La cité était beaucoup plus grande que celles que nous
avions traversées, elle possédait des artères plus sales, bordées de fossés
plus profonds remplis d’urine stagnante, une plus grande variété d’ordures
pourrissant au soleil, plus de lépreux faisant résonner leur bâton d’alerte,
plus de carcasses de chiens morts et de vieillards tombant en ruine à la vue de
tous. Elle était plus rance d’odeurs de kàri et de graisses de cuisine, de
sueur et de pieds mal lavés. Mais la ville n’était à la vérité pas plus noire,
ni sa surface couverte d’une plus grande épaisseur de poussière que les autres
plus petites que nous avions vues, et les habitants n’y étaient pas plus foncés
de peau, ni plus incrustés de crasse que partout ailleurs. Il y avait beaucoup
plus de monde, bien sûr, que nous n’avions pu en croiser jusqu’ici, et, comme
toute cité, Kumbakonam avait attiré de nombreux excentriques sans doute partis
de leur village à la recherche de meilleures opportunités. Je vis par exemple
dans la foule qui encombrait les rues quelques individus vêtus de saris
tapageurs fort efféminés, mais coiffés du turban brouillon que les hommes
portaient habituellement.
— Ceux-là sont des ardhanari, m’indiqua Tofaa.
Comment appelleriez-vous cela ? Des androgynes. Des hermaphrodites. Ainsi
que vous pouvez le constater, ils ont de la poitrine comme les femmes. Mais
vous ne pourrez voir, à moins de payer pour avoir ce privilège, qu’ils sont
dotés d’organes sexuels à la fois masculins et féminins.

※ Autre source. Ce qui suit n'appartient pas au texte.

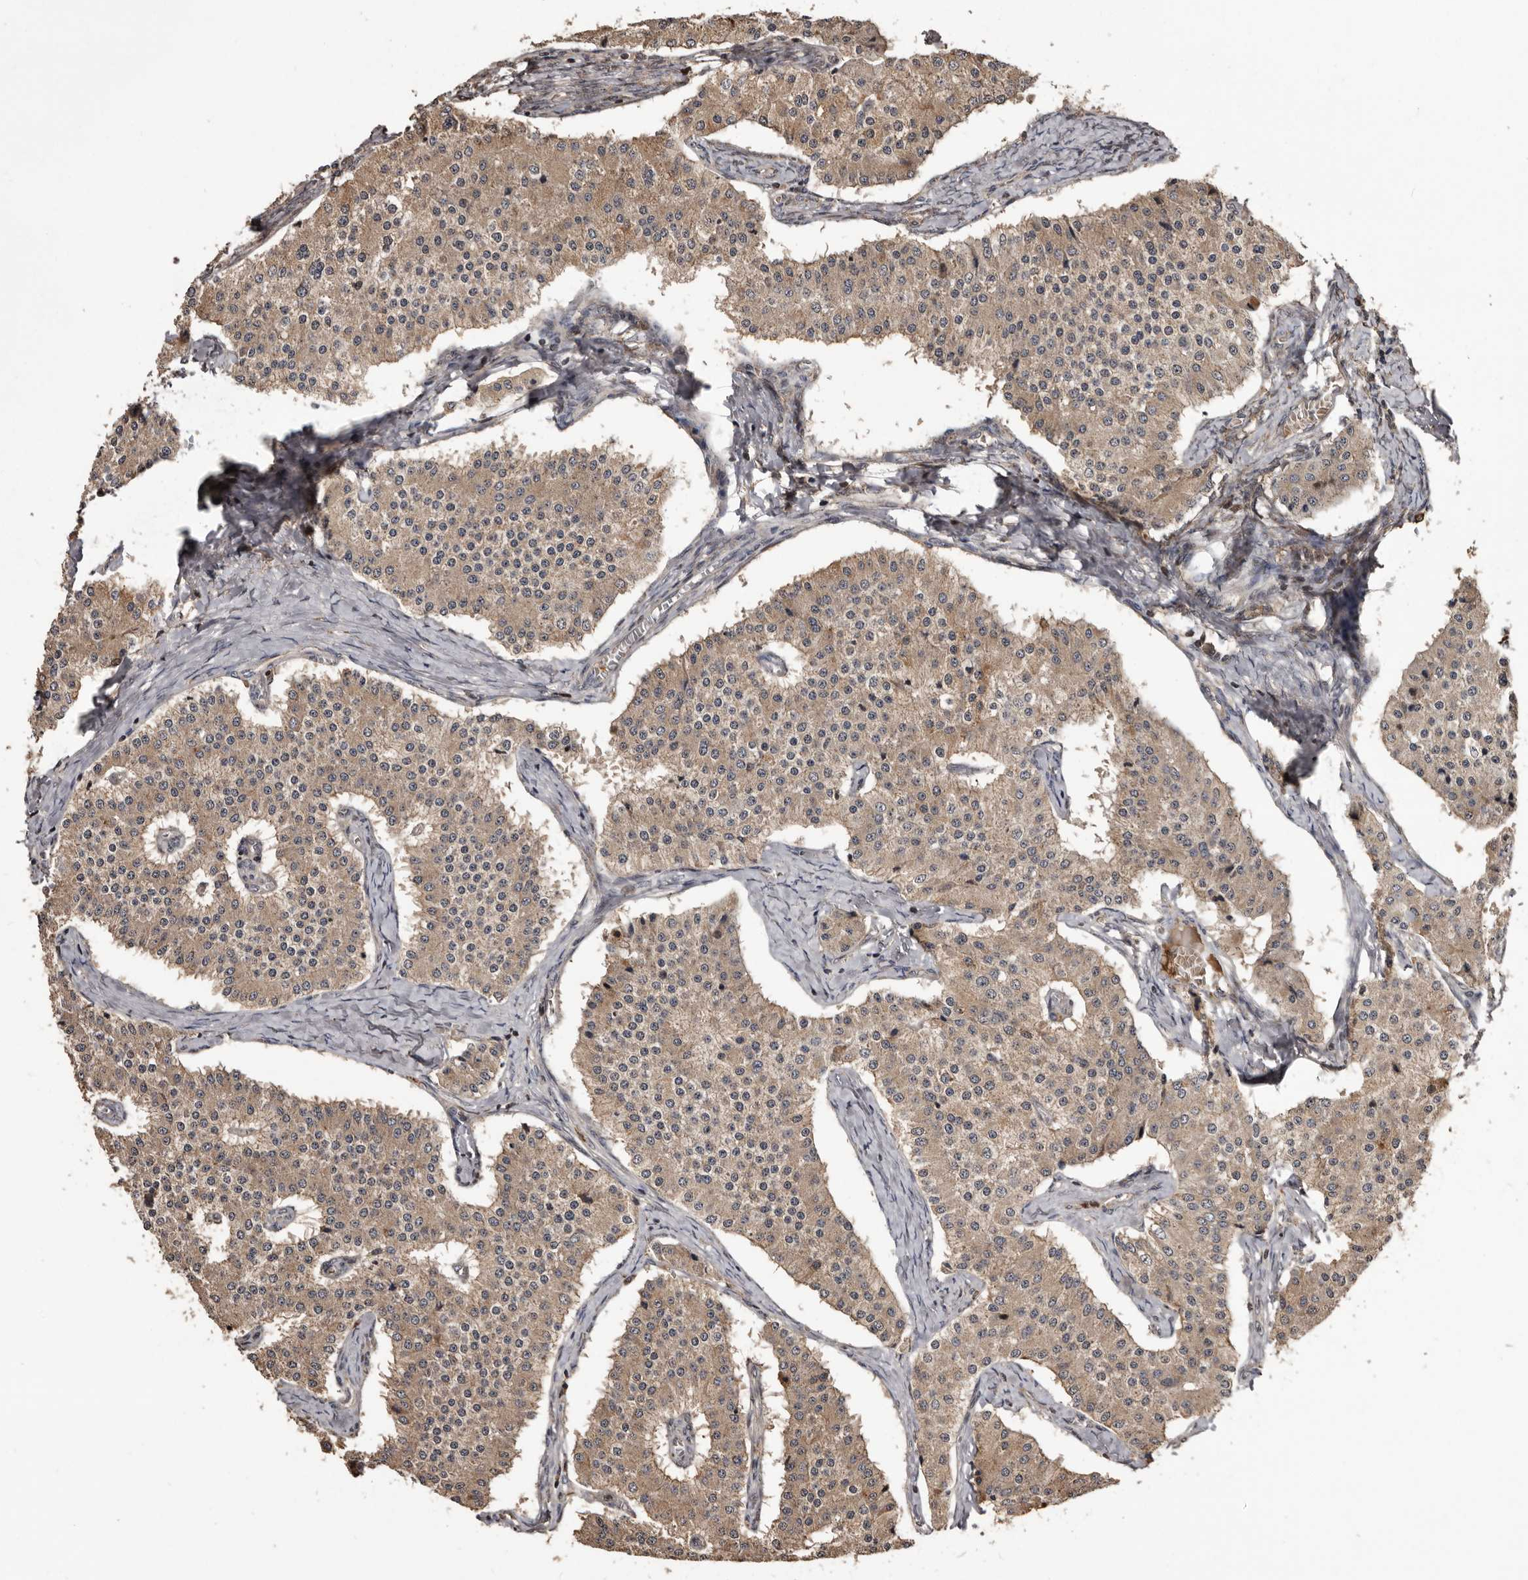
{"staining": {"intensity": "moderate", "quantity": ">75%", "location": "cytoplasmic/membranous"}, "tissue": "carcinoid", "cell_type": "Tumor cells", "image_type": "cancer", "snomed": [{"axis": "morphology", "description": "Carcinoid, malignant, NOS"}, {"axis": "topography", "description": "Colon"}], "caption": "Human malignant carcinoid stained with a protein marker shows moderate staining in tumor cells.", "gene": "SERTAD4", "patient": {"sex": "female", "age": 52}}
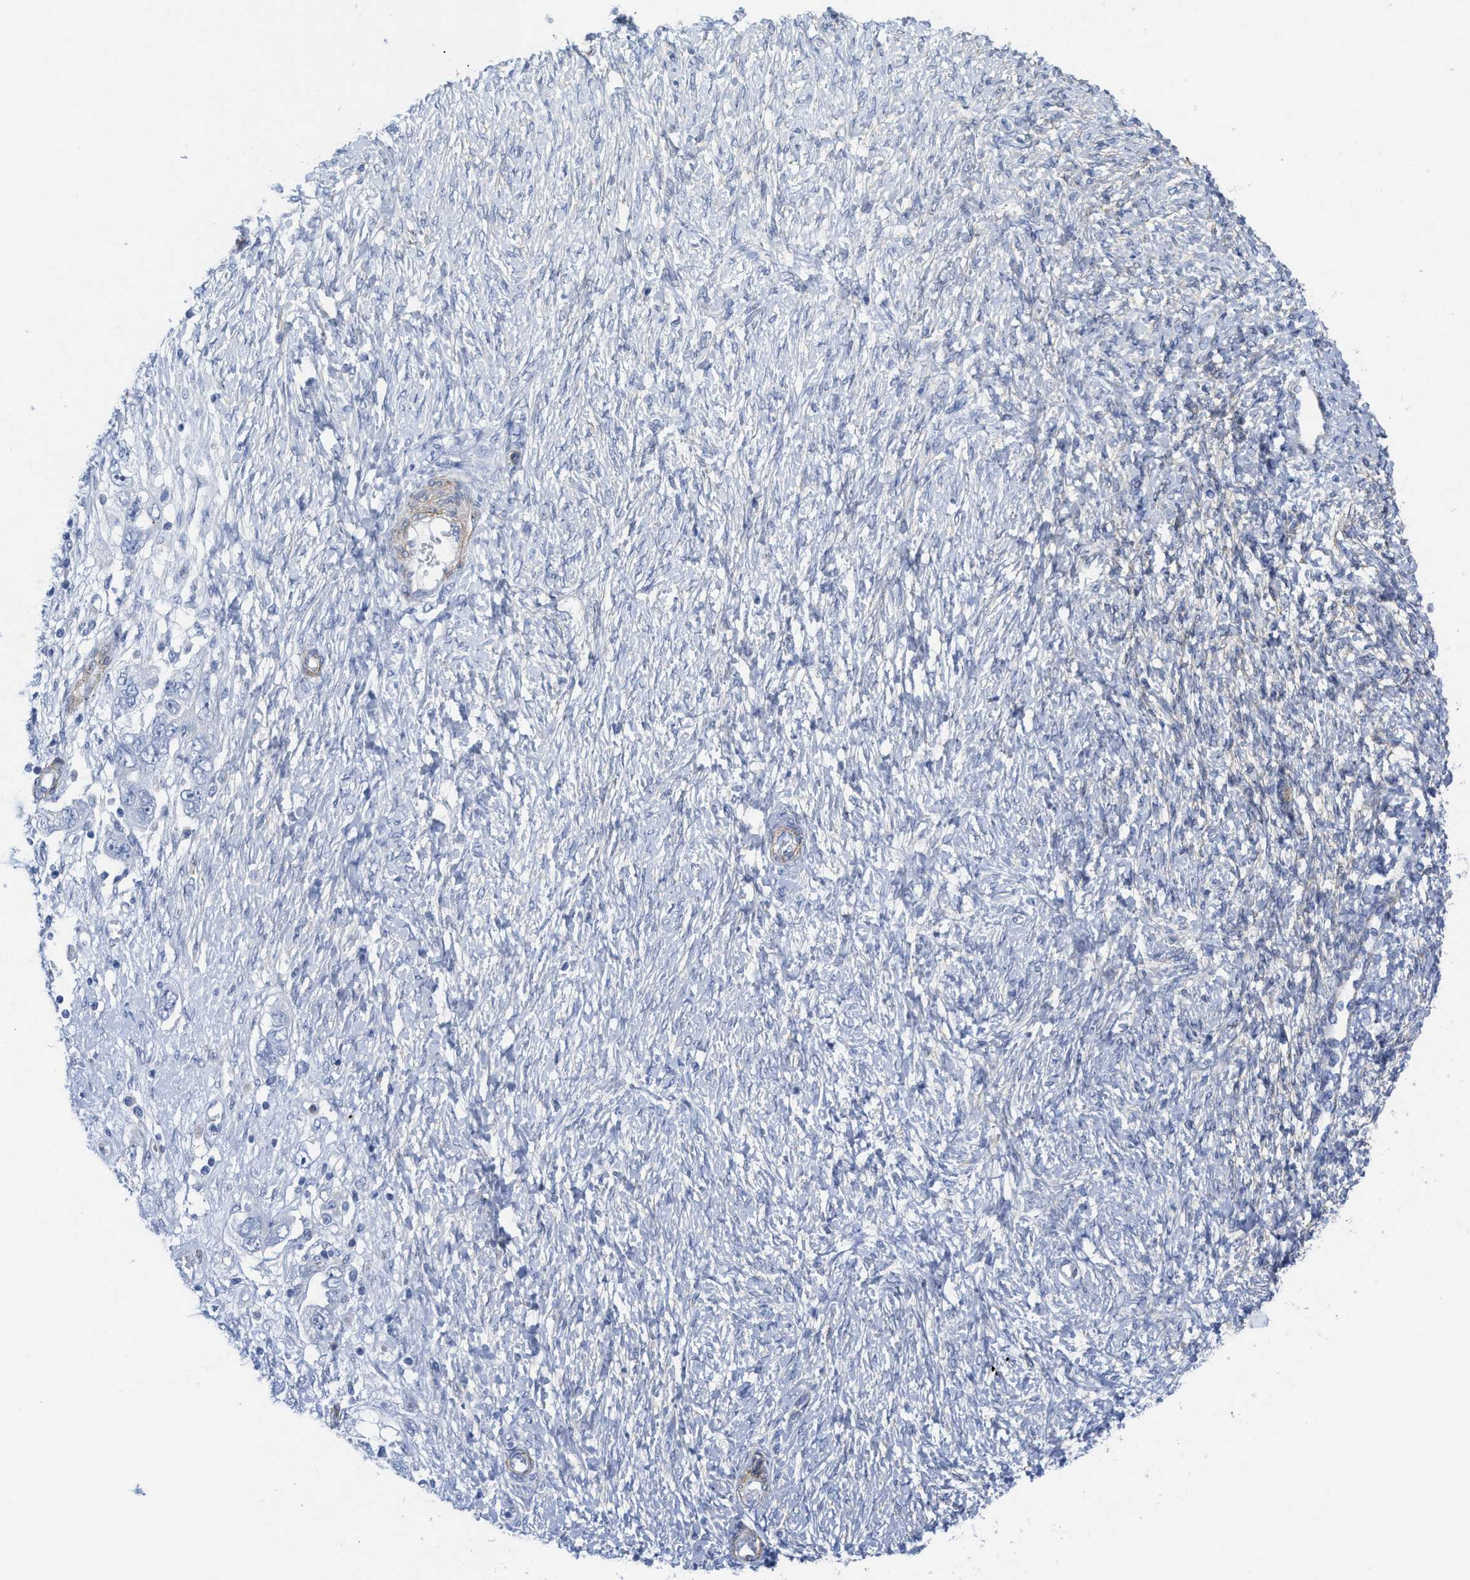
{"staining": {"intensity": "negative", "quantity": "none", "location": "none"}, "tissue": "ovarian cancer", "cell_type": "Tumor cells", "image_type": "cancer", "snomed": [{"axis": "morphology", "description": "Carcinoma, NOS"}, {"axis": "morphology", "description": "Cystadenocarcinoma, serous, NOS"}, {"axis": "topography", "description": "Ovary"}], "caption": "Protein analysis of ovarian cancer (serous cystadenocarcinoma) reveals no significant staining in tumor cells.", "gene": "TUB", "patient": {"sex": "female", "age": 69}}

— Bien, bien. J’ai toujours supposé qu’il
s’agissait de créatures mythiques. Mais je dirais que s’ils devaient exister
quelque part, ce ne pouvait être qu’ici.
— Nous sommes un peuple très civilisé, affirma
Tofaa. Nous laissons les ardhanari parader librement dans les rues, exercer
leur commerce et se vêtir aussi élégamment que n’importe quelle femme. La loi requiert
seulement qu’ils arborent également la coiffe masculine.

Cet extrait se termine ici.